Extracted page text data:
§
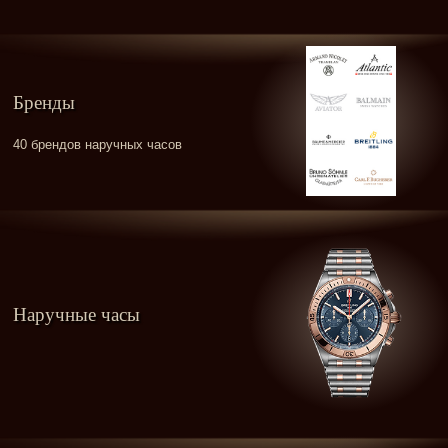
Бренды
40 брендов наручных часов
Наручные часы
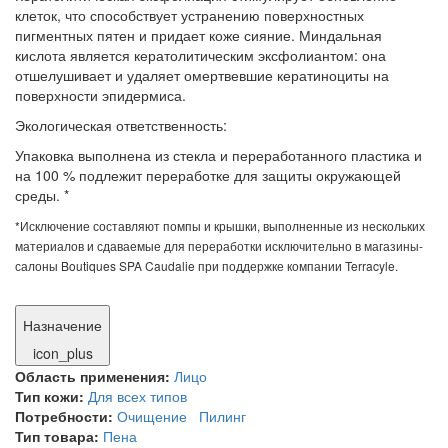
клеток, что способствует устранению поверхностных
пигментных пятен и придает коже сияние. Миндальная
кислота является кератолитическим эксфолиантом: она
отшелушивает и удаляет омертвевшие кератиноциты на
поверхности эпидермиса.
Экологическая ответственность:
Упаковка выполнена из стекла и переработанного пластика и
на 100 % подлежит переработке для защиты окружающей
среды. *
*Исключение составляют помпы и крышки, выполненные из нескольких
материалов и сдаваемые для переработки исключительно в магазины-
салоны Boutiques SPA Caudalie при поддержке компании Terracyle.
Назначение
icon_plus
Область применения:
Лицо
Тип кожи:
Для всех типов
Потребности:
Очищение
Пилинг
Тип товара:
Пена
§
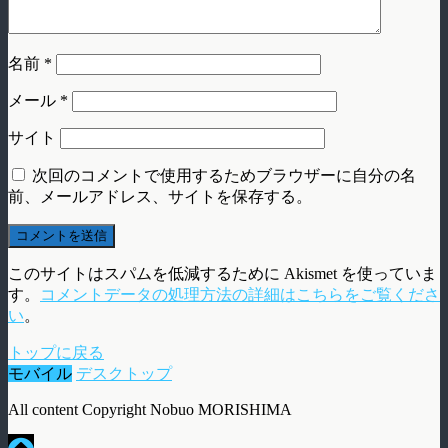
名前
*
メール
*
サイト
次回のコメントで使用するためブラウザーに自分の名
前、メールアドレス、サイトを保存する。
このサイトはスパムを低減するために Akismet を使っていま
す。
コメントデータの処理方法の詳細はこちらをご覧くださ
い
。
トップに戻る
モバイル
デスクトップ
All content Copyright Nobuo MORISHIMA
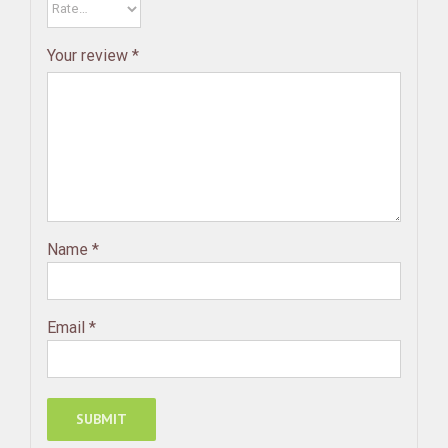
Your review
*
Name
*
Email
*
§
AIM OF THE TASK: With the line that has "пигментных пятен и" as the first and the line that has "Упаковка выполнена из" as the last, repeat exactly that run of lines above and no more.

ANSWER TO THE PROBLEM:
пигментных пятен и придает коже сияние. Миндальная
кислота является кератолитическим эксфолиантом: она
отшелушивает и удаляет омертвевшие кератиноциты на
поверхности эпидермиса.
Экологическая ответственность:
Упаковка выполнена из стекла и переработанного пластика и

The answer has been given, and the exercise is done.